## Collected data
◇ ◇ ◇
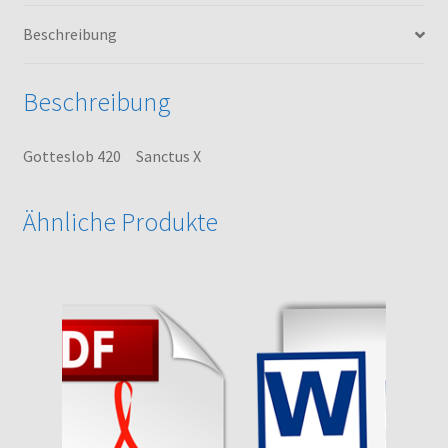
Beschreibung
Beschreibung
Gotteslob 420 Sanctus X
Ähnliche Produkte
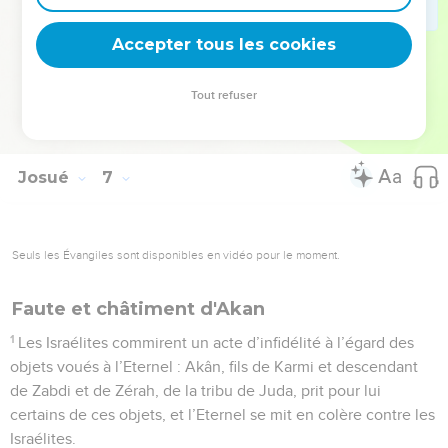
27
L’Eternel fut avec Josué, et sa renommée se répandit dans
Accepter tous les cookies
tout le pays.
La Bible Du Semeur Copyright © 1992, 1999 by Biblica, Inc.® Used by permission.
Tout refuser
All rights reserved worldwide.
Josué
7
Seuls les Évangiles sont disponibles en vidéo pour le moment.
Faute et châtiment d'Akan
1
Les Israélites commirent un acte d’infidélité à l’égard des
objets voués à l’Eternel : Akân, fils de Karmi et descendant
de Zabdi et de Zérah, de la tribu de Juda, prit pour lui
certains de ces objets, et l’Eternel se mit en colère contre les
Israélites.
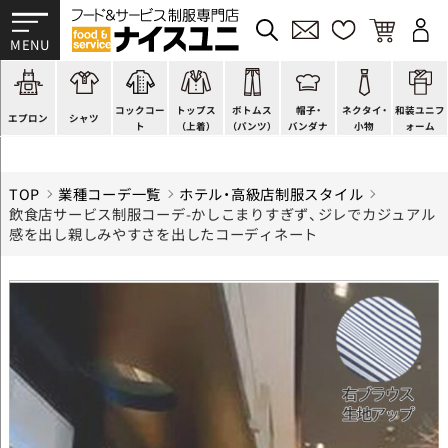
かぶり型
ピンタック
ショップコート
法被(はっぴ)
イージーパンツ
洋帽子
ネクタイ
帯
スモック風
Tシャツ
スタンダード
調理白衣
ワンピース
コック帽
蝶ネクタイ
草履、足袋など
厨房用
ポロシャツ
ファッション
カットソー
厨房シューズ
衛生帽子
リボン・スカーフ
着付小物
コックコー
トップス
ボトムス
帽子・
ネクタイ・
和装ユニフ
ラップエプロン
和風シャツ(Asian)
キッズ
ジャンバー
フロアシューズ
ヘアネット
クロスタイ
きもの
エプロン
シャツ
ト
（上着）
（パンツ）
バンダナ
小物
ォーム
TOP
業種コーデ一覧
ホテル・高級店制服スタイル
飲食店サービス制服コーデ-かしこまりすぎず、ジレでカジュアル
感を出し親しみやすさを出したコーディネート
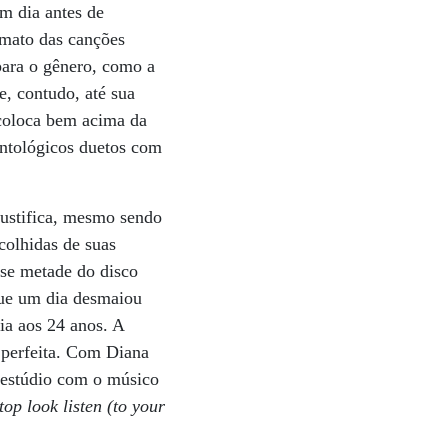
m dia antes de
mato das canções
 para o gênero, como a
e, contudo, até sua
e coloca bem acima da
antológicos duetos com
ustifica, mesmo sendo
colhidas de suas
se metade do disco
que um dia desmaiou
ia aos 24 anos. A
 perfeita. Com Diana
o estúdio com o músico
top look listen (to your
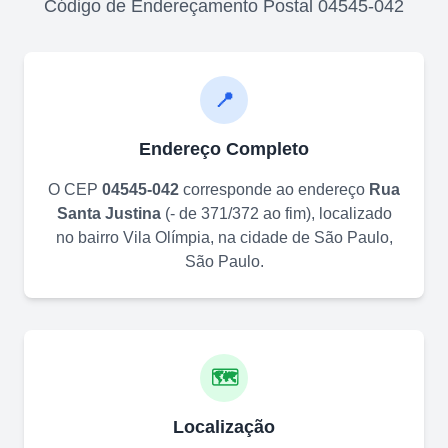
Código de Endereçamento Postal
04545-042
📍
Endereço Completo
O CEP
04545-042
corresponde ao endereço
Rua
Santa Justina
(
- de 371/372 ao fim
)
, localizado
no bairro
Vila Olímpia
, na cidade de
São Paulo
,
São Paulo
.
🗺️
Localização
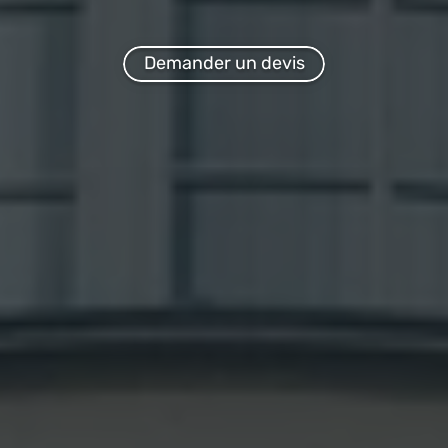
Demander un devis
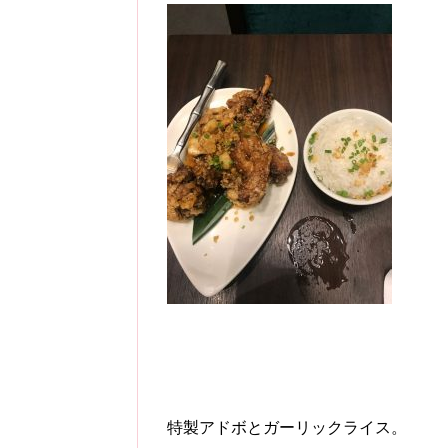
特製アドボとガーリックライス。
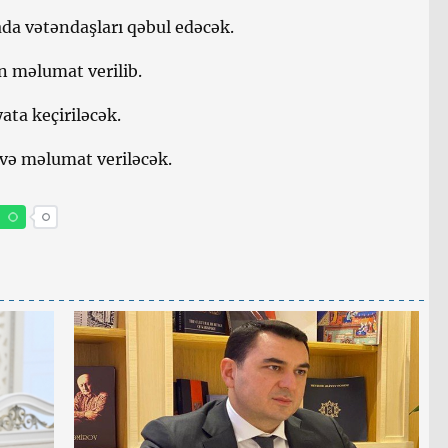
ada vətəndaşları qəbul edəcək.
n məlumat verilib.
ata keçiriləcək.
və məlumat veriləcək.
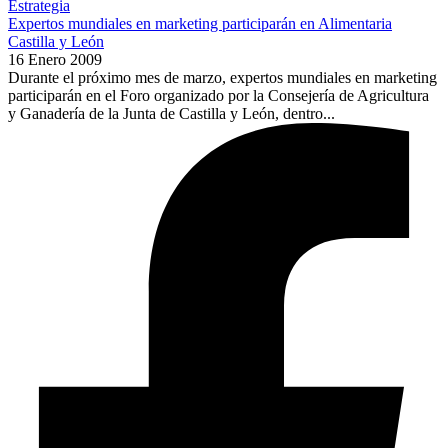
Estrategia
Expertos mundiales en marketing participarán en Alimentaria
Castilla y León
16 Enero 2009
Durante el próximo mes de marzo, expertos mundiales en marketing
participarán en el Foro organizado por la Consejería de Agricultura
y Ganadería de la Junta de Castilla y León, dentro...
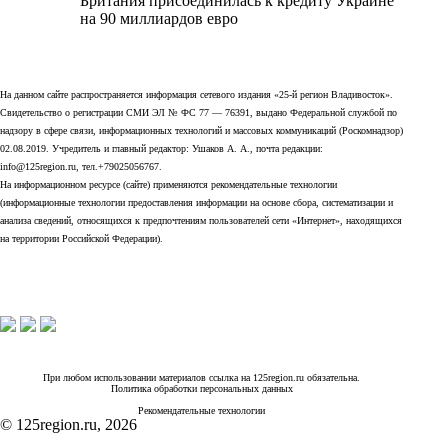
Британия присоединилась к кредиту Украине
на 90 миллиардов евро
На данном сайте распространяется информация сетевого издания «25-й регион Владивосток».
Свидетельство о регистрации СМИ ЭЛ № ФС 77 — 76391, выдано Федеральной службой по
надзору в сфере связи, информационных технологий и массовых коммуникаций (Роскомнадзор)
02.08.2019. Учредитель и главный редактор: Ушаков А. А., почта редакции:
info@125region.ru, тел.+79025056767.
На информационном ресурсе (сайте) применяются рекомендательные технологии
(информационные технологии предоставления информации на основе сбора, систематизации и
анализа сведений, относящихся к предпочтениям пользователей сети «Интернет», находящихся
на территории Российской Федерации).
При любом использовании материалов ссылка на 125region.ru обязательна.
Политика обработки персональных данных
Рекомендательные технологии
© 125region.ru, 2026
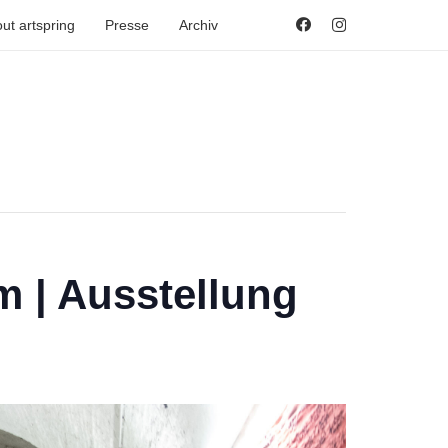
ut artspring
Presse
Archiv
 | Ausstellung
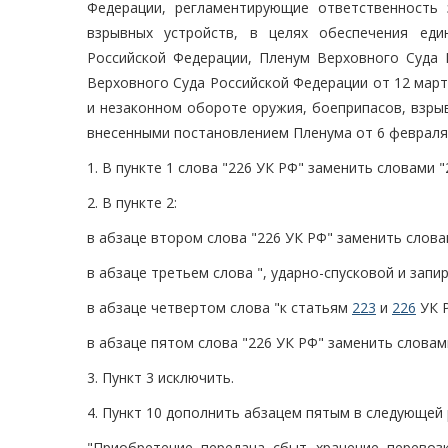
Федерации, регламентирующие ответственность
взрывных устройств, в целях обеспечения еди
Российской Федерации, Пленум Верховного Суда 
Верховного Суда Российской Федерации от 12 март
и незаконном обороте оружия, боеприпасов, взры
внесенными постановлением Пленума от 6 февраля 
1. В пункте 1 слова "226 УК РФ" заменить словами "
2. В пункте 2:
в абзаце втором слова "226 УК РФ" заменить словам
в абзаце третьем слова ", ударно-спусковой и зап
в абзаце четвертом слова "к статьям
223
и
226
УК Р
в абзаце пятом слова "226 УК РФ" заменить словами
3. Пункт 3 исключить.
4. Пункт 10 дополнить абзацем пятым в следующей 
"Приобретение, передача, сбыт, хранение, перево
◇ ◇ ◇
## PROBLEM TO WORK ON
Reproduce the lines from the start of the collected data through the line that contains "特製アドボとガーリックライス。", including that line. Leave the pictures out of your copy.

## RESULT FOR THIS TASK
Beschreibung
Beschreibung
Gotteslob 420 Sanctus X
Ähnliche Produkte
27
L’Eternel fut avec Josué, et sa renommée se répandit dans
Accepter tous les cookies
tout le pays.
La Bible Du Semeur Copyright © 1992, 1999 by Biblica, Inc.® Used by permission.
Tout refuser
All rights reserved worldwide.
Josué
7
Seuls les Évangiles sont disponibles en vidéo pour le moment.
Faute et châtiment d'Akan
1
Les Israélites commirent un acte d’infidélité à l’égard des
objets voués à l’Eternel : Akân, fils de Karmi et descendant
de Zabdi et de Zérah, de la tribu de Juda, prit pour lui
certains de ces objets, et l’Eternel se mit en colère contre les
Israélites.
かぶり型
ピンタック
ショップコート
法被(はっぴ)
イージーパンツ
洋帽子
ネクタイ
帯
スモック風
Tシャツ
スタンダード
調理白衣
ワンピース
コック帽
蝶ネクタイ
草履、足袋など
厨房用
ポロシャツ
ファッション
カットソー
厨房シューズ
衛生帽子
リボン・スカーフ
着付小物
コックコー
トップス
ボトムス
帽子・
ネクタイ・
和装ユニフ
ラップエプロン
和風シャツ(Asian)
キッズ
ジャンバー
フロアシューズ
ヘアネット
クロスタイ
きもの
エプロン
シャツ
ト
（上着）
（パンツ）
バンダナ
小物
ォーム
TOP
業種コーデ一覧
ホテル・高級店制服スタイル
飲食店サービス制服コーデ-かしこまりすぎず、ジレでカジュアル
感を出し親しみやすさを出したコーディネート
m dia antes de
mato das canções
 para o gênero, como a
e, contudo, até sua
e coloca bem acima da
antológicos duetos com
ustifica, mesmo sendo
colhidas de suas
se metade do disco
que um dia desmaiou
ia aos 24 anos. A
 perfeita. Com Diana
o estúdio com o músico
top look listen (to your
Código de Endereçamento Postal
04545-042
📍
Endereço Completo
O CEP
04545-042
corresponde ao endereço
Rua
Santa Justina
(
- de 371/372 ao fim
)
, localizado
no bairro
Vila Olímpia
, na cidade de
São Paulo
,
São Paulo
.
🗺️
Localização
Demander un devis
特製アドボとガーリックライス。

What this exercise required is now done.